Notice that your inserts are going to be “group by” to match your key.
For example:
CREATE EVENT some_report_day_event
ON SCHEDULE
EVERY 1 HOUR
COMMENT 'updates some_report_day hourly'
DO
REPLACE INTO some_report_day SELECT traffic_source_id, ad_id, affiliate_id, affiliates_key , DATE_FORMAT(NOW() ,'%Y-%m-%d') as date_time, SUM(impressions), SUM(hits), SUM(leads), SUM(cost), ROUND( SUM(leads) * 5 / SUM(cost) ,2) as ROI
FROM some_report_hour r
WHERE r.date_time BETWEEN DATE_FORMAT(NOW() ,'%Y-%m-%d 00:00:00') AND DATE_FORMAT(NOW() ,'%Y-%m-%d 23:59:59')
GROUP BY traffic_source_id, ad_id, affiliate_id, affiliates_key;
Now the reports that gather data per day and not per hour are going to be faster as they are going to be simple selects as well.

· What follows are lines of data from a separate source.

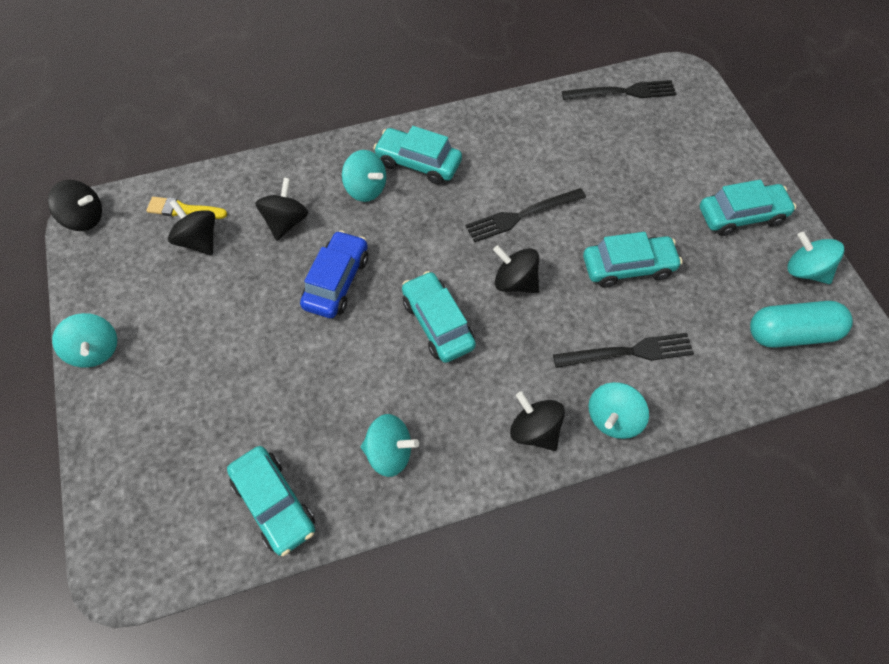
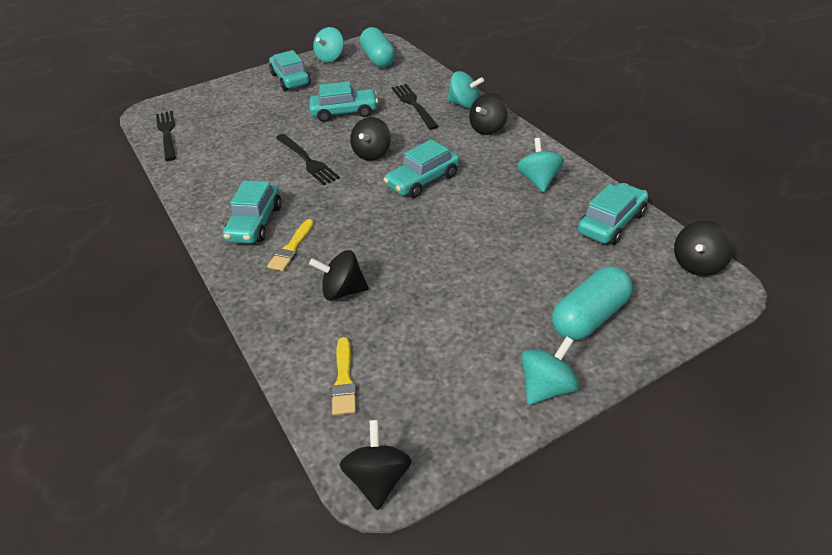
camera: 100 degrees left, 20 degrees down
(150, 417) = (590, 317): none -> turquoise capsule
(199, 240) = (383, 351): black spinning top -> black spinning top (698, 264)
(336, 281) = (402, 241): blue car -> none
(366, 189) = (291, 248): turquoise spinning top -> yellow brush
(628, 267) = (344, 112): turquoise car -> turquoise car turned 105 degrees clockwise

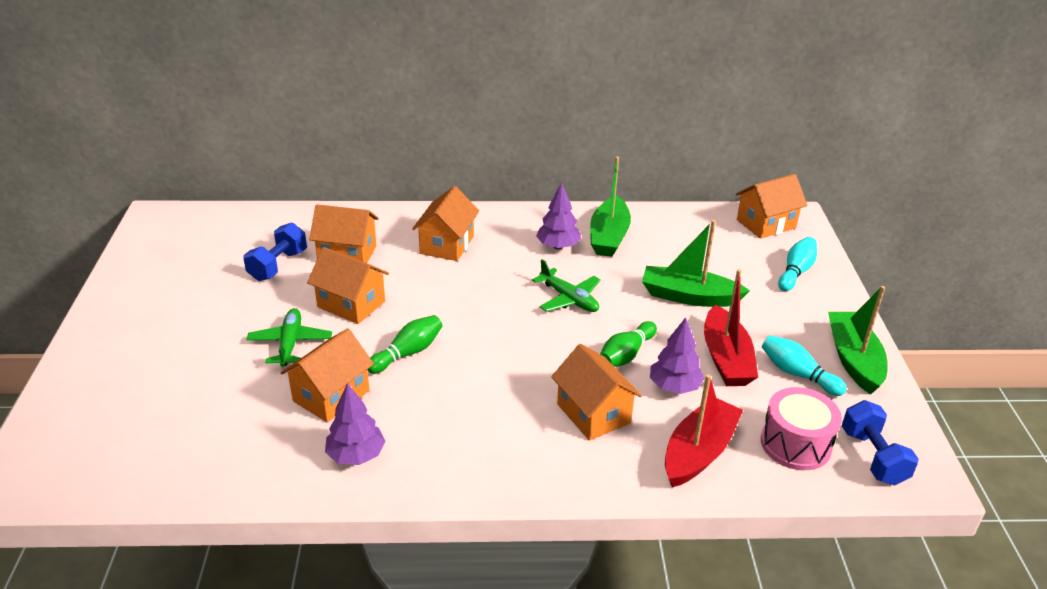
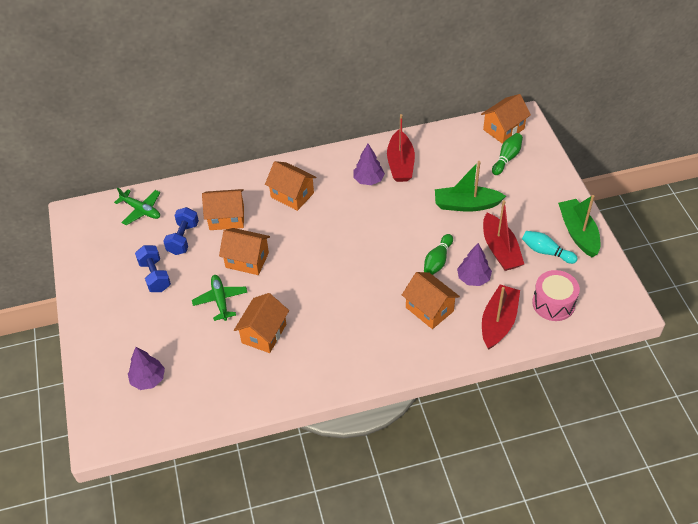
camera: 10 degrees left, 15 degrees up
(356, 455) = (296, 371): purple tree -> purple tree (148, 379)
(407, 353) = (299, 290): green bowling pin -> green bowling pin (507, 158)
(447, 245) = (292, 195): orange house -> orange house turned 60 degrees counterclockwise
(569, 299) = (389, 224): green plane -> green plane (141, 210)
(609, 237) = (400, 164): green boat -> red boat
(796, 272) = (531, 168): turquoise bowling pin -> none
(873, 457) = (599, 302): blue dumbbell -> blue dumbbell (155, 276)

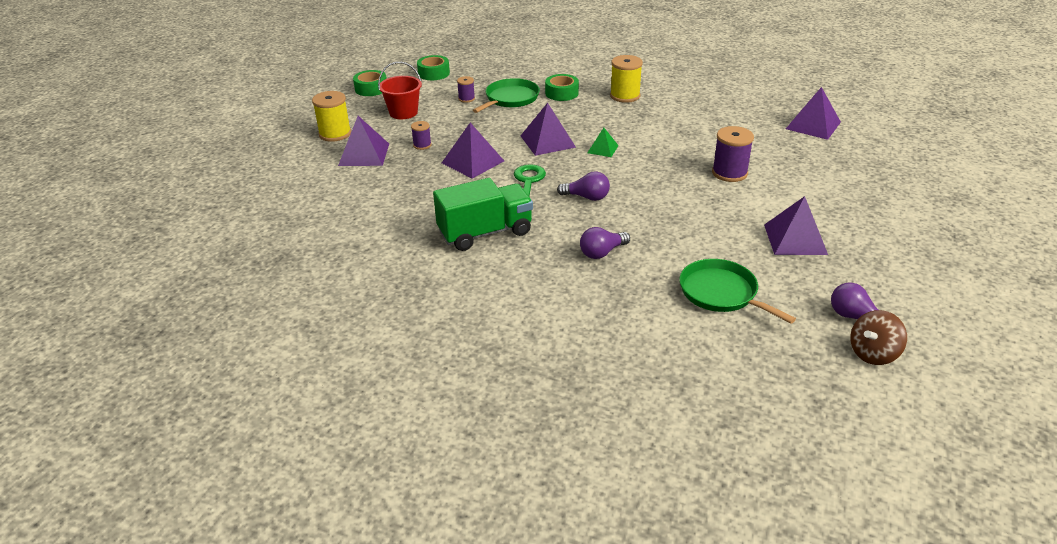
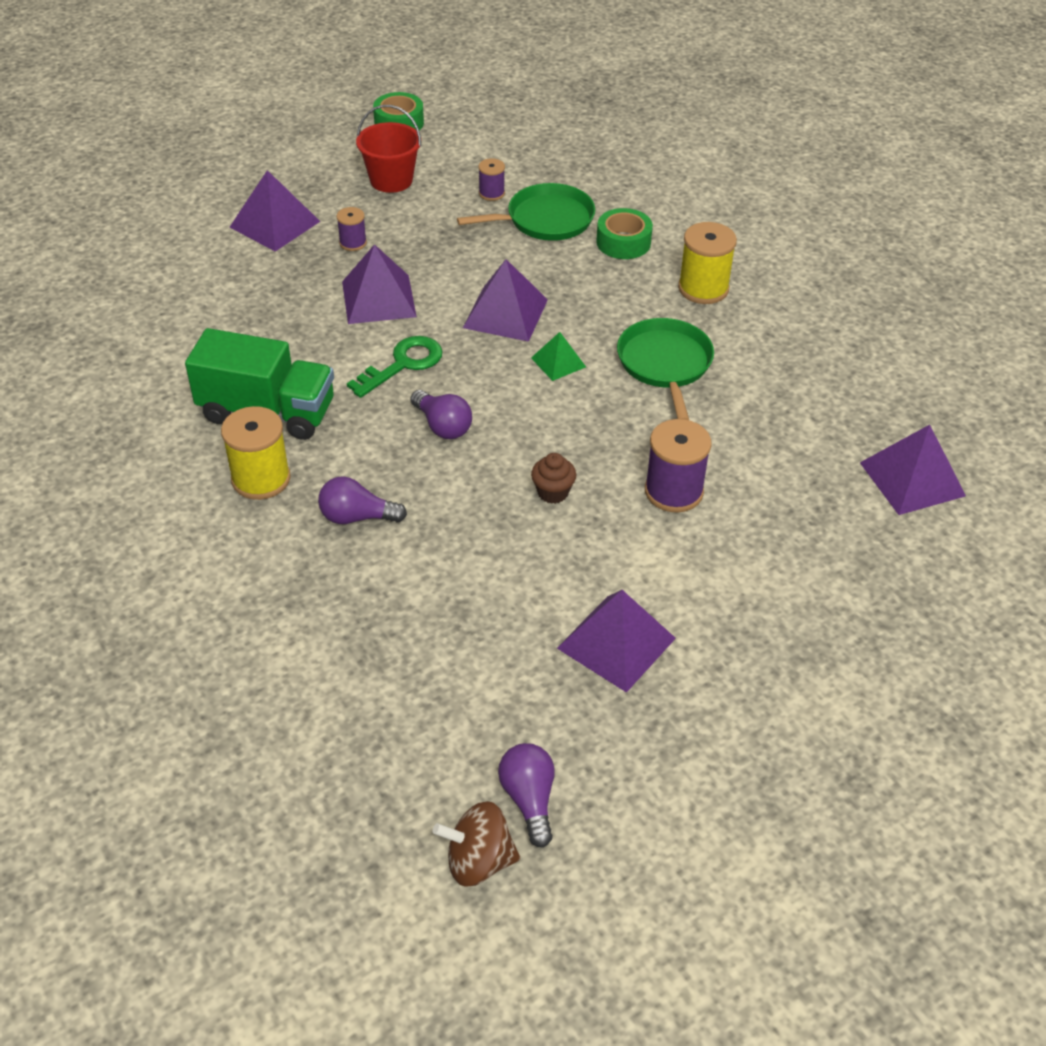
camera: 35 degrees right, 10 degrees up
(335, 134) = (279, 176): yellow spool -> yellow spool (261, 479)
(434, 73) = (502, 131): green tape -> none
(679, 198) = (553, 492): none -> brown cupcake
(721, 293) = (416, 659): green pan -> green pan (665, 364)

So the data is much like the following:
+-------------------+-------+--------------+----------------+------------+-------------+---------+-------+-----------+------+
| traffic_source_id | ad_id | affiliate_id | affiliates_key | date_time | impressions | hits | leads | cost | roi |
+-------------------+-------+--------------+----------------+------------+-------------+---------+-------+-----------+------+
| 100 | 2343 | 9839 | SomeID | 2012-02-14 | 543232 | 44316 | 458 | 100000.00 | 0.02 |
| 100 | 2343 | 9839 | SomeID2 | 2012-02-14 | 89832 | 24916 | 2458 | 100000.00 | 0.12 |
| 100 | 4343 | 9839 | SomeID | 2012-02-14 | 89832 | 44916 | 22458 | 100000.00 | 1.12 |
| 100 | 4343 | 9839 | SomeID2 | 2012-02-14 | 93332 | 34716 | 23438 | 100000.00 | 1.17 |
| 100 | 5343 | 9839 | SomeID | 2012-02-14 | 1239832 | 2344916 | 2538 | 100000.00 | 0.13 |
+-------------------+-------+--------------+----------------+------------+-------------+---------+-------+-----------+------+
You can continue this concept for monthly and yearly data.
You could also build summary tables broken down by affiliate_id and day for example.
It really depends on what your after. Just remember data is never deleted but just copied into summary table for ease of use and speed.
This is a very simple example but hopefully it gets you thinking and started on how you can summarize your data easily.